Strain elastography requires human movements on the ultrasound transducer to generate stress on the target tissue. In our study, patient’s respirations and arterial pulsations were used. These movements are neither objective nor standardised which is a limitation of this method. Intra- and inter-observer agreements were not evaluated. Foetal movements or shaking hands of the operator can also act as pressure source and affect assessment of uterine cervix. In the presence of several vibration sources, it may be difficult to determine which images represent cervical stiffness. ²³ This may lead to inter-observer and intra-observer variations. Shear wave elastography, in which ultrasound pulses is used to generate shear waves across the tissue of target, was not used. Also, unlike other tissues like breast, there is no internal reference tissue in the cervix which adds to another limitation. A reference cap – made of material with well-defined stiffness, which can compensate for the lack of reference tissue – was not applied to the end of the transvaginal ultrasound transducer. Definition of ROI also differs depending on investigator. Selective subjective selection of ROI cannot represent the stiffness of whole cervix.

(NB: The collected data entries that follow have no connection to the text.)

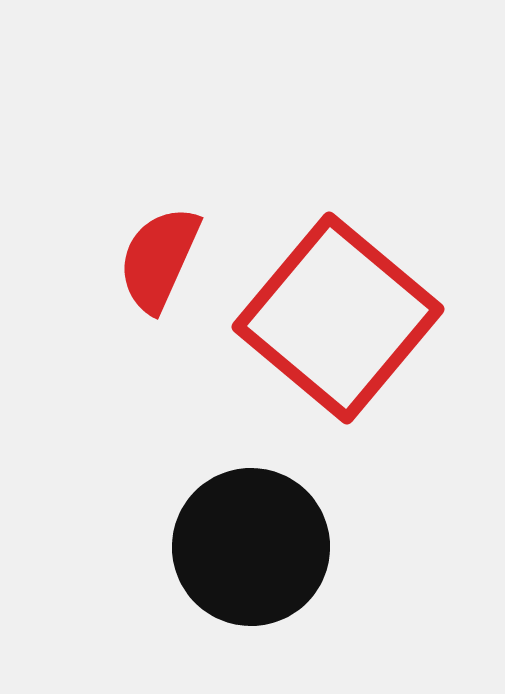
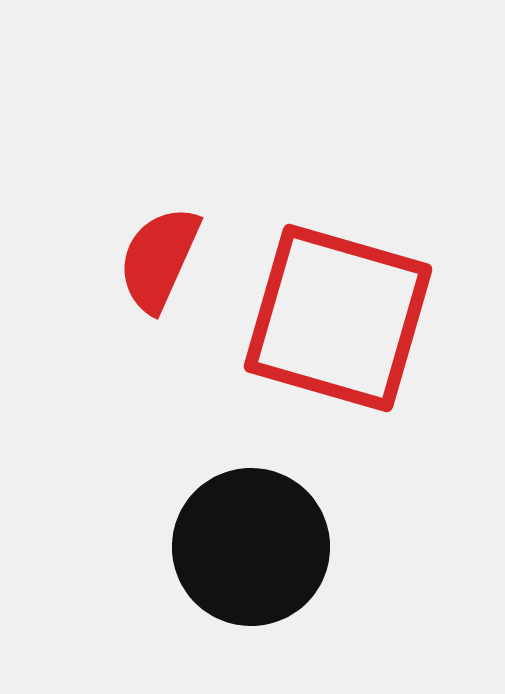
red square: rotated 24 degrees counterclockwise
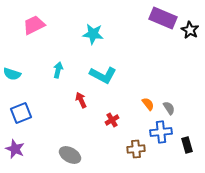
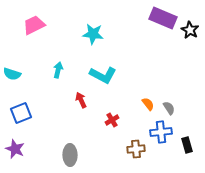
gray ellipse: rotated 60 degrees clockwise
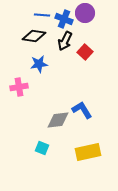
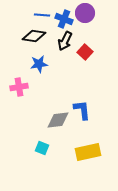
blue L-shape: rotated 25 degrees clockwise
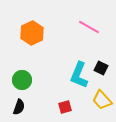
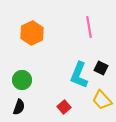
pink line: rotated 50 degrees clockwise
red square: moved 1 px left; rotated 24 degrees counterclockwise
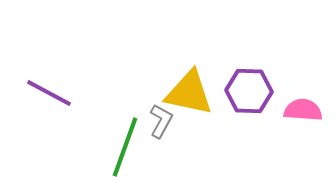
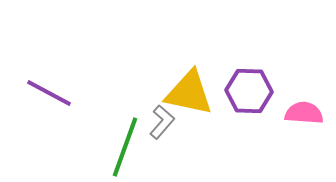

Other limitations include small sample size and confounding factor such as inclusion of multiparous women in whom labour is generally more rapid.

Conclusion

Cervical elastography is superior to cervical length and Bishop’s scoring in predicting IOL. It can be supportive in assessing the stiffness of cervical tissue around the internal os and thus help in predicting outcome of IOL. Although cervical strain elastography has been used for evaluation of cervical stiffness and for prediction of outcome of IOL, there is still no standardised measures established yet, hence limiting its incorporation into clinical practice. Cervical elastography, an incompletely defined technique at present, needs further improvement and evaluation for clinical use in assessment of cervical consistency.